Question

A vector a has magnitude 5 units and points north east and another vector b has magnitude 5 units and points north west. Then the magnitude of the vector (a-b) is ?
1) 0
2) \[5\sqrt 2 \]
3) 10
4) 25

Answer 1

Hint: A vector is an object which has both magnitudes and direction and is usually represented by an arrow. Here, we are given \[\overrightarrow a = 5\] units which point north east and \[\overrightarrow b = 5\] units which point north west.
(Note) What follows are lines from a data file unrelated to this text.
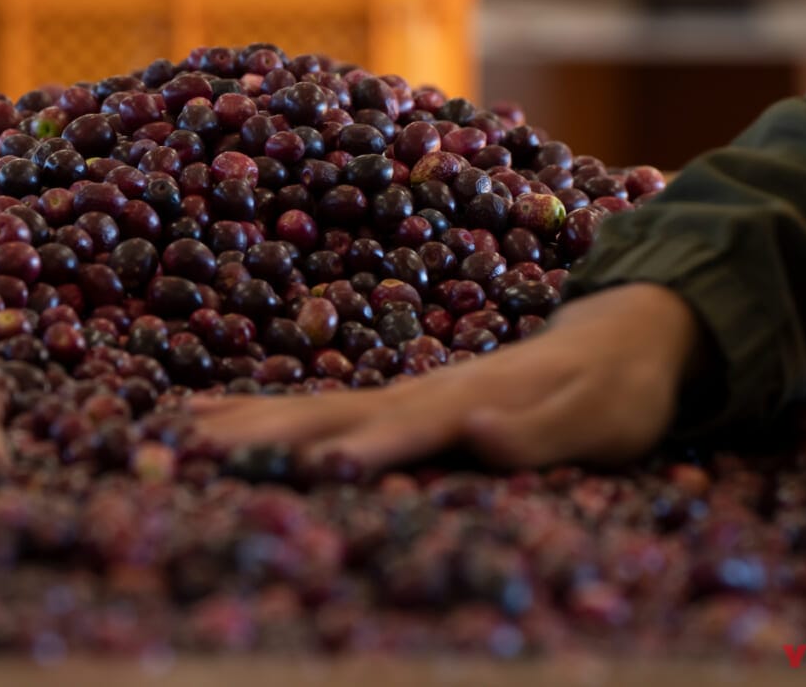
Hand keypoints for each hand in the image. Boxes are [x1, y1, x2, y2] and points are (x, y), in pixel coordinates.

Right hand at [192, 283, 705, 471]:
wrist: (620, 336)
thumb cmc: (613, 392)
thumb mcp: (597, 420)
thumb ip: (536, 432)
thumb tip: (474, 435)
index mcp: (467, 402)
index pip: (399, 428)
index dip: (352, 449)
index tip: (299, 468)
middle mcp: (426, 394)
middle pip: (334, 413)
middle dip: (266, 433)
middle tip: (194, 447)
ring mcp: (411, 395)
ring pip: (320, 408)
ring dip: (253, 420)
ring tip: (185, 428)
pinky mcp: (405, 404)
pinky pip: (329, 410)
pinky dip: (275, 413)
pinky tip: (233, 418)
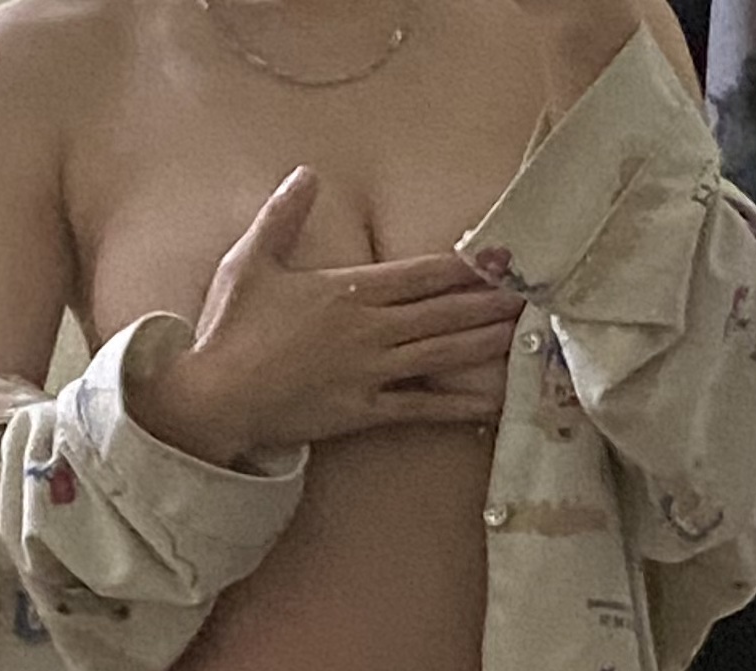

And, we need to find the value of \[|\overrightarrow a - \overrightarrow b |\] . For this, we will draw the diagram first, and then we will get the value of vector a and vector b. Then, after using these values we can find the final output.

Complete answer:
Given that,
\[\overrightarrow a \] has magnitude 5 units and points north east and
\[\overrightarrow b \] has magnitude 5 units and points northwest.
According to the given information, we will draw a figure as below:

From the figure, we get,
\[\overrightarrow a = 5\cos {45^\circ }\widehat i + 5\sin {45^\circ }\widehat j\]
\[\therefore \overrightarrow a = 5(\dfrac{1}{{\sqrt 2 }})\widehat i + 5(\dfrac{1}{{\sqrt 2 }})\widehat j\]
\[\therefore \overrightarrow a = \dfrac{5}{{\sqrt 2 }}(\widehat i + \widehat j)\]
And,
\[\overrightarrow b = 5\cos {45^\circ }( - \widehat i) + 5\sin {45^\circ }\widehat j\]
\[\therefore \overrightarrow b = 5(\dfrac{1}{{\sqrt 2 }})( - \widehat i) + 5(\dfrac{1}{{\sqrt 2 }})\widehat j\]
\[\therefore \overrightarrow b = \dfrac{5}{{\sqrt 2 }}( - \widehat i + \widehat j)\]
We need to find the magnitude of vector (a-b), which is done as below:
\[\therefore \overrightarrow a - \overrightarrow b \]
\[ = \dfrac{5}{{\sqrt 2 }}(\widehat i + \widehat j) - \dfrac{5}{{\sqrt 2 }}( - \widehat i + \widehat j)\]
\[ = \dfrac{5}{{\sqrt 2 }}(\widehat i + \widehat j) - \dfrac{5}{{\sqrt 2 }}( - \widehat i + \widehat j)\]
\[ = \dfrac{5}{{\sqrt 2 }}\widehat i + \dfrac{5}{{\sqrt 2 }}\widehat j + \dfrac{5}{{\sqrt 2 }}\widehat i - \dfrac{5}{{\sqrt 2 }}\widehat j\]
\[ = \dfrac{5}{{\sqrt 2 }} \times 2\widehat i\]
\[ = 5\sqrt 2 \widehat i\]
\[\therefore |\overrightarrow a - \overrightarrow b | = 5\sqrt 2 \]

Another Method:
Given that,
\[|\overrightarrow a | = 5\] units and \[|\overrightarrow b | = 5\] units
\[\therefore |\overrightarrow a - \overrightarrow b |\]
\[ = \sqrt {|a{|^2} + |b{|^2} + 2|a||b|\cos \theta } \]
\[ = \sqrt {{5^2} + {5^2} + 2(5)(5)\cos {{90}^\circ }} \]
\[ = \sqrt {25 + 25 + 2(5)(5)(0)} \] \[(\because \cos {90^\circ } = 0)\]
\[ = \sqrt {25 + 25 + 2(5)(5)(0)} \]
\[ = \sqrt {25 + 25 + 0} \]
\[ = \sqrt {50 + 0} \]
\[ = \sqrt {50} \]
\[ = \sqrt {5 \times 5 \times 2} \]
\[ = 5\sqrt 2 \]
Hence, for the given \[\overrightarrow a = 5\] units which points north east and \[\overrightarrow b = 5\] units which points north west, then the value of \[|\overrightarrow a - \overrightarrow b | = 5\sqrt 2 \] .

Note:
Vector algebra studies the algebra of vector quantities. There are two types of physical quantities, scalars and vectors. The scalar quantity has only magnitude, whereas the vector quantity has both magnitude and direction. The magnitude of the vector is represented as |V|. Two vectors are said to be equal if they have equal magnitudes and equal direction. We also perform arithmetic operations such as addition, subtraction, multiplication on vectors. But, in the case of multiplication, vectors have two terminologies, such as dot product and cross product.